Dataset entries —

*** Block opens ***

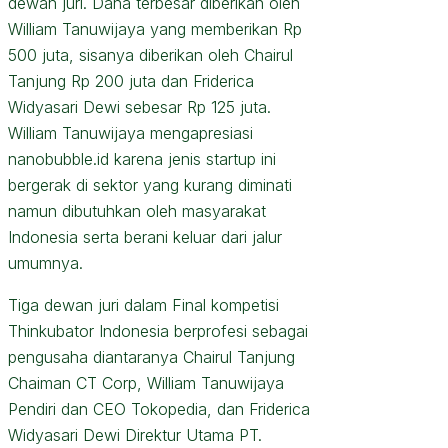
dewan juri. Dana terbesar diberikan oleh
William Tanuwijaya yang memberikan Rp
500 juta, sisanya diberikan oleh Chairul
Tanjung Rp 200 juta dan Friderica
Widyasari Dewi sebesar Rp 125 juta.
William Tanuwijaya mengapresiasi
nanobubble.id karena jenis startup ini
bergerak di sektor yang kurang diminati
namun dibutuhkan oleh masyarakat
Indonesia serta berani keluar dari jalur
umumnya.
Tiga dewan juri dalam Final kompetisi
Thinkubator Indonesia berprofesi sebagai
pengusaha diantaranya Chairul Tanjung
Chaiman CT Corp, William Tanuwijaya
Pendiri dan CEO Tokopedia, dan Friderica
Widyasari Dewi Direktur Utama PT.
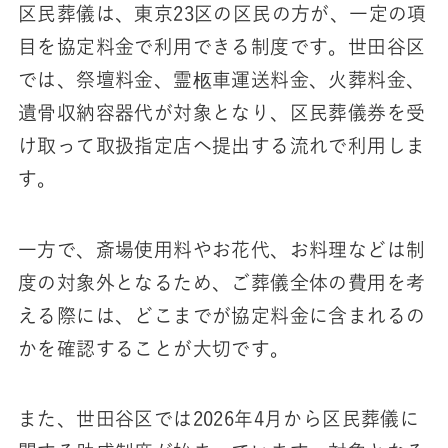
区民葬儀は、東京23区の区民の方が、一定の項
目を協定料金で利用できる制度です。世田谷区
では、祭壇料金、霊柩車運送料金、火葬料金、
遺骨収納容器代が対象となり、区民葬儀券を受
け取って取扱指定店へ提出する流れで利用しま
す。
一方で、斎場使用料やお花代、お料理などは制
度の対象外となるため、ご葬儀全体の費用を考
える際には、どこまでが協定料金に含まれるの
かを確認することが大切です。
また、世田谷区では2026年4月から区民葬儀に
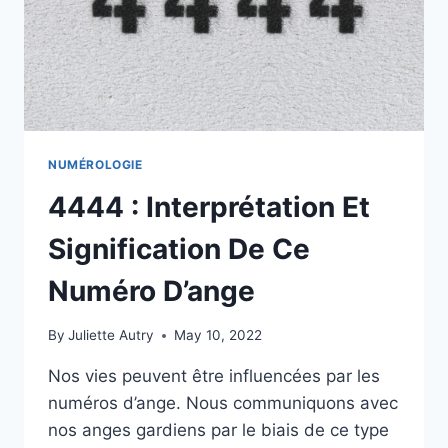
NUMÉROLOGIE
4444 : Interprétation Et
Signification De Ce
Numéro D’ange
By
Juliette Autry
May 10, 2022
Nos vies peuvent être influencées par les
numéros d’ange. Nous communiquons avec
nos anges gardiens par le biais de ce type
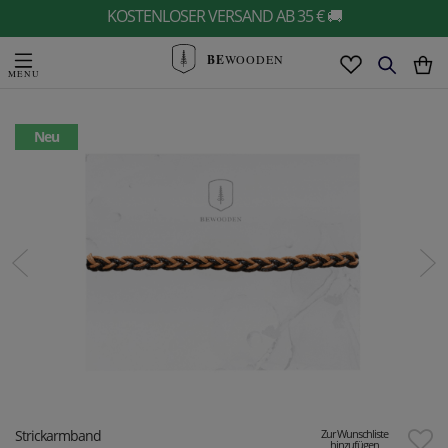
KOSTENLOSER VERSAND AB 35 € 🚚
BE
WOODEN
Neu
Strickarmband
Zur Wunschliste
hinzufügen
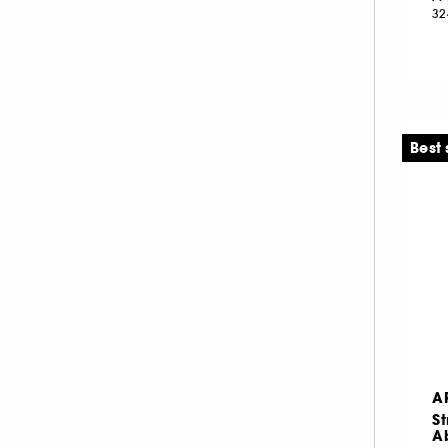
32
Best 
A
St
A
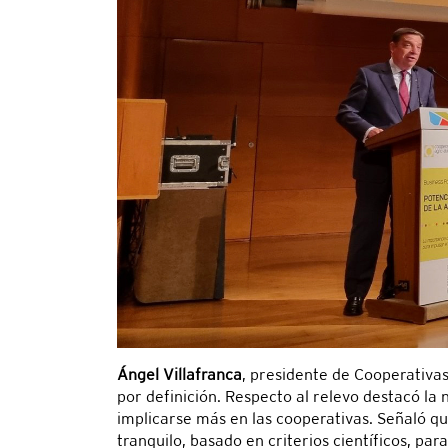
Ángel Villafranca
, presidente de Cooperativas
por definición. Respecto al relevo destacó la 
implicarse más en las cooperativas. Señaló q
tranquilo, basado en criterios científicos, pa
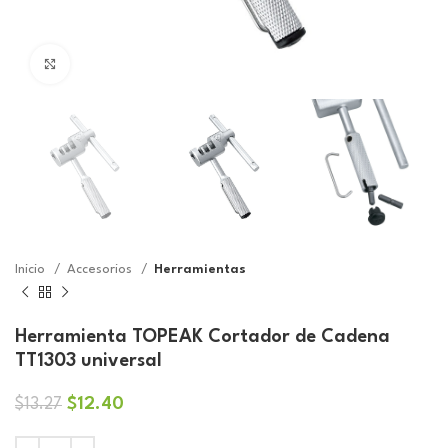
Click to enlarge
Inicio
Accesorios
Herramientas
Herramienta TOPEAK Cortador de Cadena
TT1303 universal
El
El
$
12.40
$
13.27
precio
precio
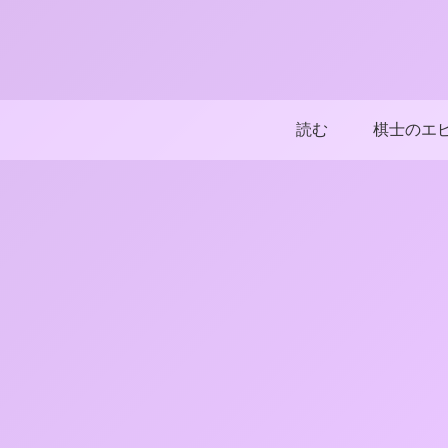
読む
棋士のエ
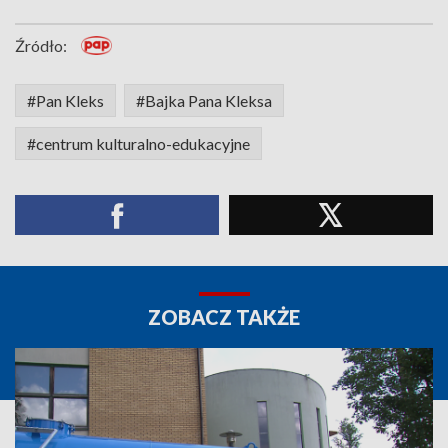
Źródło:
#Pan Kleks
#Bajka Pana Kleksa
#centrum kulturalno-edukacyjne
ZOBACZ TAKŻE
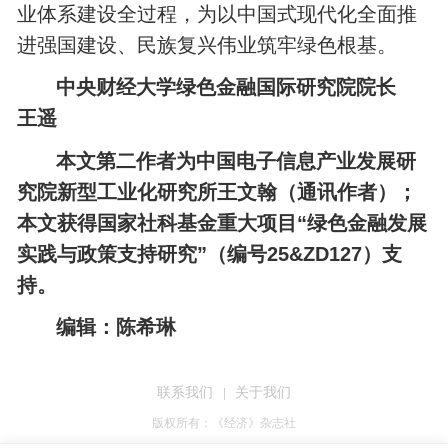
业体系建设全过程，为以中国式现代化全面推
进强国建设、民族复兴伟业筑牢绿色根基。
中央财经大学绿色金融国际研究院院长
王遥
本文第二作者为中国电子信息产业发展研
究院新型工业化研究所王文翰（通讯作者）；
本文获得国家社科基金重大项目
“绿色金融发展
实践与政策支持研究”（编号
25&ZD127
）支
持。
编辑：陈希琳
联系我们
关于我们
|
版权所有：《经济》杂志社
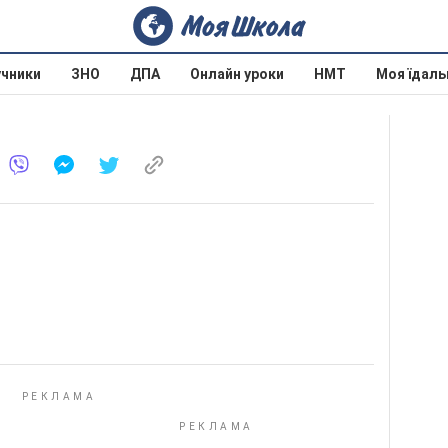
учники
ЗНО
ДПА
Онлайн уроки
НМТ
Моя їдаль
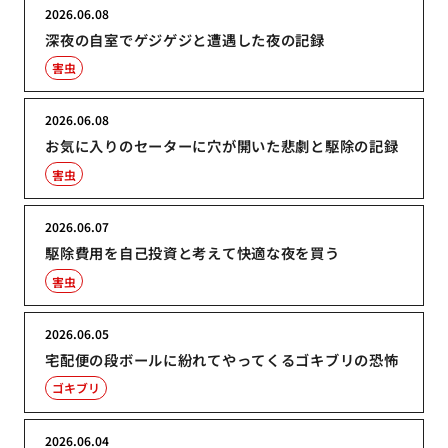
2026.06.08
深夜の自室でゲジゲジと遭遇した夜の記録
害虫
2026.06.08
お気に入りのセーターに穴が開いた悲劇と駆除の記録
害虫
2026.06.07
駆除費用を自己投資と考えて快適な夜を買う
害虫
2026.06.05
宅配便の段ボールに紛れてやってくるゴキブリの恐怖
ゴキブリ
2026.06.04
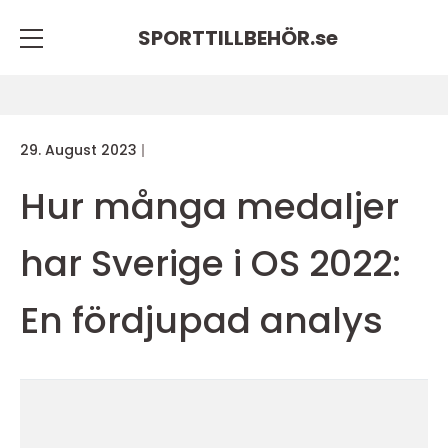
SPORTTILLBEHÖR.
se
29. August 2023
Hur många medaljer
har Sverige i OS 2022:
En fördjupad analys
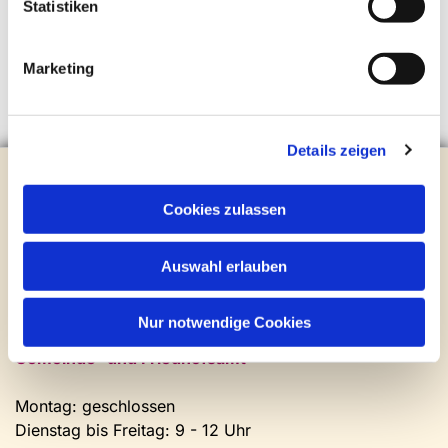
Statistiken
Marketing
Details zeigen
Evangelische Kirchengemeinde Steinhagen
Brockhagener Straße 28 | 33803 Steinhagen
Cookies zulassen
Tel.:
0 52 04 / 36 28
Mail:
gemeindeamt@kirche-steinhagen.de
Auswahl erlauben
Newsletter abonnieren
Nur notwendige Cookies
Kontakt und Öffnungszeiten
Gemeinde- und Friedhofsamt
Montag: geschlossen
Dienstag bis Freitag: 9 - 12 Uhr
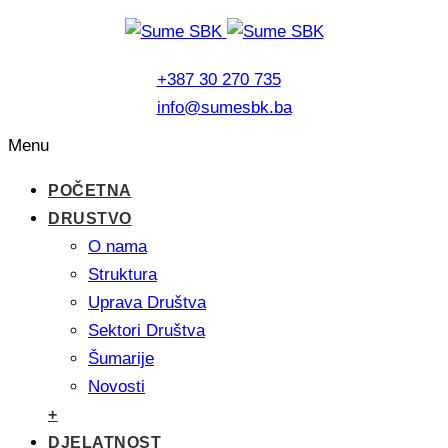
+387 30 270 735
info@sumesbk.ba
Menu
POČETNA
DRUSTVO
O nama
Struktura
Uprava Društva
Sektori Društva
Šumarije
Novosti
+
DJELATNOST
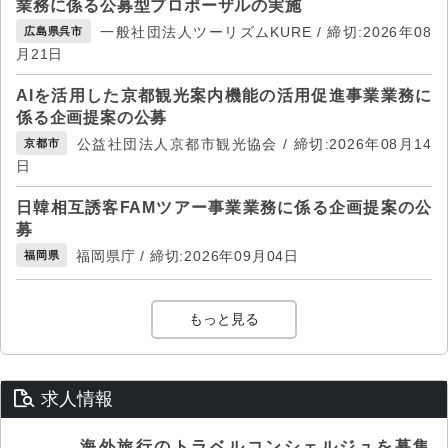
業務に係る公募型プロポーザルの実施
一般社団法人ツーリズムKURE / 締切:2026年08
広島県呉市
月21日
AIを活用した京都観光案内機能の活用促進事業業務に
係る企画提案の公募
公益社団法人京都市観光協会 / 締切:2026年08月14
京都市
日
日韓相互誘客FAMツアー事業業務に係る企画提案の公
募
福岡県庁 / 締切:2026年09月04日
福岡県
もっと見る
求人情報
海外旅行のトラベルコンシェルジュを募集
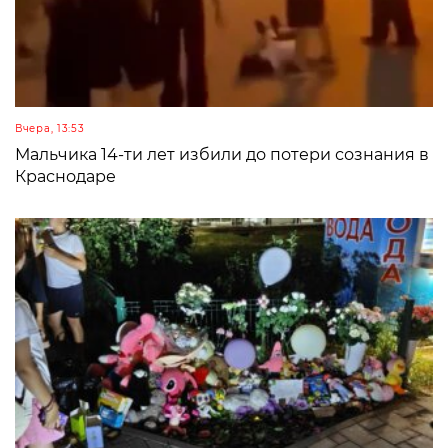
Вчера, 13:53
Мальчика 14-ти лет избили до потери сознания в
Краснодаре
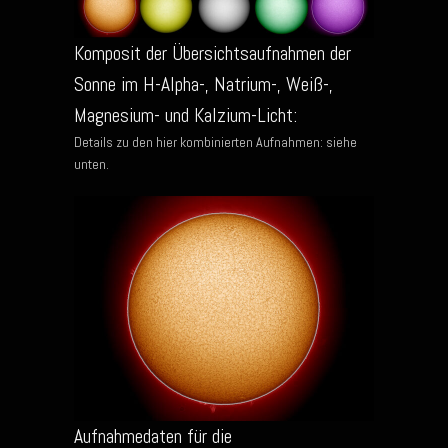
Komposit der Übersichtsaufnahmen der
Sonne im H-Alpha-, Natrium-, Weiß-,
Magnesium- und Kalzium-Licht:
Details zu den hier kombinierten Aufnahmen: siehe
unten.
Aufnahmedaten für die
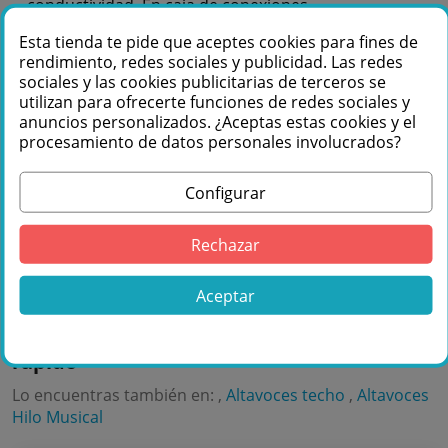
conductividad. En caja de conexiones
Sistema anticaída para ayuda en instalación
Esta tienda te pide que aceptes cookies para fines de
rendimiento, redes sociales y publicidad. Las redes
sociales y las cookies publicitarias de terceros se
Te podemos ayudar
utilizan para ofrecerte funciones de redes sociales y
anuncios personalizados. ¿Aceptas estas cookies y el
+34 976 36 61 60
procesamiento de datos personales involucrados?
Configurar
Rechazar
Comprar FONESTAR SKY-8T-DOME Altavoz
Aceptar
de techo 8" + 1" línea de 100 V y baja
impedancia en Másquesonido con envío
rápido
Lo encuentras también en: ,
Altavoces techo
,
Altavoces
Hilo Musical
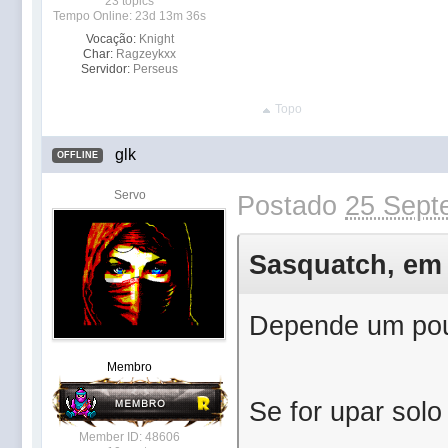
23 topics
Tempo Online: 23d 13m 36s
Vocação:
Knight
Char:
Ragzeykxx
Servidor:
Perseus
Topo
glk
OFFLINE
Servo
Postado
25 Sept
Sasquatch, em 2
Depende um pouc
Membro
Se for upar sol
Member ID: 48606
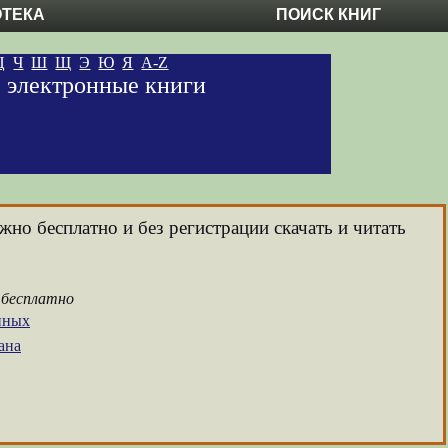
ОТЕКА
ПОИСК КНИГ
Ц
Ч
Ш
Щ
Э
Ю
Я
A-Z
е электронные книги
жно бесплатно и без регистрации скачать и читать
 бесплатно
нных
ана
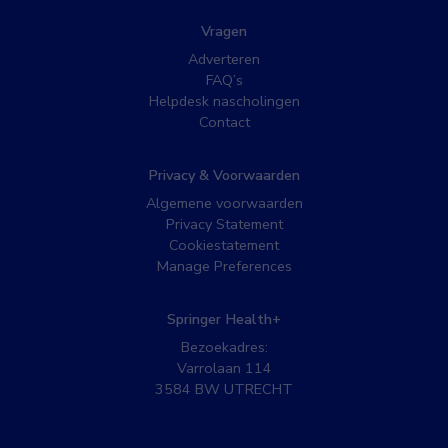
Vragen
Adverteren
FAQ’s
Helpdesk nascholingen
Contact
Privacy & Voorwaarden
Algemene voorwaarden
Privacy Statement
Cookiestatement
Manage Preferences
Springer Health+
Bezoekadres:
Varrolaan 114
3584 BW UTRECHT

*** Block closes ***

Exercise details —
Output the text of every entry above as a numbered list, one line per item, with blank lines left out. Leave the pictures out of your answer.

Result of the exercise —
1. dewan juri. Dana terbesar diberikan oleh
2. William Tanuwijaya yang memberikan Rp
3. 500 juta, sisanya diberikan oleh Chairul
4. Tanjung Rp 200 juta dan Friderica
5. Widyasari Dewi sebesar Rp 125 juta.
6. William Tanuwijaya mengapresiasi
7. nanobubble.id karena jenis startup ini
8. bergerak di sektor yang kurang diminati
9. namun dibutuhkan oleh masyarakat
10. Indonesia serta berani keluar dari jalur
11. umumnya.
12. Tiga dewan juri dalam Final kompetisi
13. Thinkubator Indonesia berprofesi sebagai
14. pengusaha diantaranya Chairul Tanjung
15. Chaiman CT Corp, William Tanuwijaya
16. Pendiri dan CEO Tokopedia, dan Friderica
17. Widyasari Dewi Direktur Utama PT.
18. 区民葬儀は、東京23区の区民の方が、一定の項
19. 目を協定料金で利用できる制度です。世田谷区
20. では、祭壇料金、霊柩車運送料金、火葬料金、
21. 遺骨収納容器代が対象となり、区民葬儀券を受
22. け取って取扱指定店へ提出する流れで利用しま
23. す。
24. 一方で、斎場使用料やお花代、お料理などは制
25. 度の対象外となるため、ご葬儀全体の費用を考
26. える際には、どこまでが協定料金に含まれるの
27. かを確認することが大切です。
28. また、世田谷区では2026年4月から区民葬儀に
29. NUMÉROLOGIE
30. 4444 : Interprétation Et
31. Signification De Ce
32. Numéro D’ange
33. By
34. Juliette Autry
35. May 10, 2022
36. Nos vies peuvent être influencées par les
37. numéros d’ange. Nous communiquons avec
38. nos anges gardiens par le biais de ce type
39. KOSTENLOSER VERSAND AB 35 € 🚚
40. BE
41. WOODEN
42. Neu
43. Strickarmband
44. Zur Wunschliste
45. hinzufügen
46. 32
47. Best 
48. A
49. St
50. A
51. Ángel Villafranca
52. , presidente de Cooperativas
53. por definición. Respecto al relevo destacó la 
54. implicarse más en las cooperativas. Señaló q
55. tranquilo, basado en criterios científicos, pa
56. Click to enlarge
57. Inicio
58. Accesorios
59. Herramientas
60. Herramienta TOPEAK Cortador de Cadena
61. TT1303 universal
62. El
63. El
64. $
65. 12.40
66. $
67. 13.27
68. precio
69. precio
70. 読む
71. 棋士のエ
72. Źródło:
73. #Pan Kleks
74. #Bajka Pana Kleksa
75. #centrum kulturalno-edukacyjne
76. ZOBACZ TAKŻE
77. 业体系建设全过程，为以中国式现代化全面推
78. 进强国建设、民族复兴伟业筑牢绿色根基。
79. 中央财经大学绿色金融国际研究院院长
80. 王遥
81. 本文第二作者为中国电子信息产业发展研
82. 究院新型工业化研究所王文翰（通讯作者）；
83. 本文获得国家社科基金重大项目
84. “绿色金融发展
85. 实践与政策支持研究”（编号
86. 25&ZD127
87. ）支
88. 持。
89. 编辑：陈希琳
90. 联系我们
91. 关于我们
92. |
93. 版权所有：《经济》杂志社
94. учники
95. ЗНО
96. ДПА
97. Онлайн уроки
98. НМТ
99. Моя їдаль
100. 2026.06.08
101. 深夜の自室でゲジゲジと遭遇した夜の記録
102. 害虫
103. 2026.06.08
104. お気に入りのセーターに穴が開いた悲劇と駆除の記録
105. 害虫
106. 2026.06.07
107. 駆除費用を自己投資と考えて快適な夜を買う
108. 害虫
109. 2026.06.05
110. 宅配便の段ボールに紛れてやってくるゴキブリの恐怖
111. ゴキブリ
112. 2026.06.04
113. SPORTTILLBEHÖR.
114. se
115. 29. August 2023
116. Hur många medaljer
117. har Sverige i OS 2022:
118. En fördjupad analys
119. Statistiken
120. Marketing
121. Details zeigen
122. Evangelische Kirchengemeinde Steinhagen
123. Brockhagener Straße 28 | 33803 Steinhagen
124. Cookies zulassen
125. Tel.:
126. 0 52 04 / 36 28
127. Mail:
128. gemeindeamt@kirche-steinhagen.de
129. Auswahl erlauben
130. Newsletter abonnieren
131. Nur notwendige Cookies
132. Kontakt und Öffnungszeiten
133. Gemeinde- und Friedhofsamt
134. Montag: geschlossen
135. Dienstag bis Freitag: 9 - 12 Uhr
136. +387 30 270 735
137. info@sumesbk.ba
138. Menu
139. POČETNA
140. DRUSTVO
141. O nama
142. Struktura
143. Uprava Društva
144. Sektori Društva
145. Šumarije
146. Novosti
147. +
148. DJELATNOST
149. 業務に係る公募型プロポーザルの実施
150. 一般社団法人ツーリズムKURE / 締切:2026年08
151. 広島県呉市
152. 月21日
153. AIを活用した京都観光案内機能の活用促進事業業務に
154. 係る企画提案の公募
155. 公益社団法人京都市観光協会 / 締切:2026年08月14
156. 京都市
157. 日
158. 日韓相互誘客FAMツアー事業業務に係る企画提案の公
159. 募
160. 福岡県庁 / 締切:2026年09月04日
161. 福岡県
162. もっと見る
163. 求人情報
164. 海外旅行のトラベルコンシェルジュを募集
165. Вчера, 13:53
166. Мальчика 14-ти лет избили до потери сознания в
167. Краснодаре
168. Komposit der Übersichtsaufnahmen der
169. Sonne im H-Alpha-, Natrium-, Weiß-,
170. Magnesium- und Kalzium-Licht:
171. Details zu den hier kombinierten Aufnahmen: siehe
172. unten.
173. Aufnahmedaten für die
174. conductividad. En caja de conexiones
175. Sistema anticaída para ayuda en instalación
176. Esta tienda te pide que aceptes cookies para fines de
177. rendimiento, redes sociales y publicidad. Las redes
178. sociales y las cookies publicitarias de terceros se
179. Te podemos ayudar
180. utilizan para ofrecerte funciones de redes sociales y
181. anuncios personalizados. ¿Aceptas estas cookies y el
182. +34 976 36 61 60
183. procesamiento de datos personales involucrados?
184. Configurar
185. Rechazar
186. Comprar FONESTAR SKY-8T-DOME Altavoz
187. Aceptar
188. de techo 8" + 1" línea de 100 V y baja
189. impedancia en Másquesonido con envío
190. rápido
191. Lo encuentras también en: ,
192. Altavoces techo
193. ,
194. Altavoces
195. Hilo Musical
196. 23 topics
197. Tempo Online: 23d 13m 36s
198. Vocação:
199. Knight
200. Char:
201. Ragzeykxx
202. Servidor:
203. Perseus
204. Topo
205. glk
206. OFFLINE
207. Servo
208. Postado
209. 25 Sept
210. Sasquatch, em 2
211. Depende um pouc
212. Membro
213. Se for upar sol
214. Member ID: 48606
215. ОТЕКА
216. ПОИСК КНИГ
217. Ц
218. Ч
219. Ш
220. Щ
221. Э
222. Ю
223. Я
224. A-Z
225. е электронные книги
226. жно бесплатно и без регистрации скачать и читать
227.  бесплатно
228. нных
229. ана
230. Vragen
231. Adverteren
232. FAQ’s
233. Helpdesk nascholingen
234. Contact
235. Privacy & Voorwaarden
236. Algemene voorwaarden
237. Privacy Statement
238. Cookiestatement
239. Manage Preferences
240. Springer Health+
241. Bezoekadres:
242. Varrolaan 114
243. 3584 BW UTRECHT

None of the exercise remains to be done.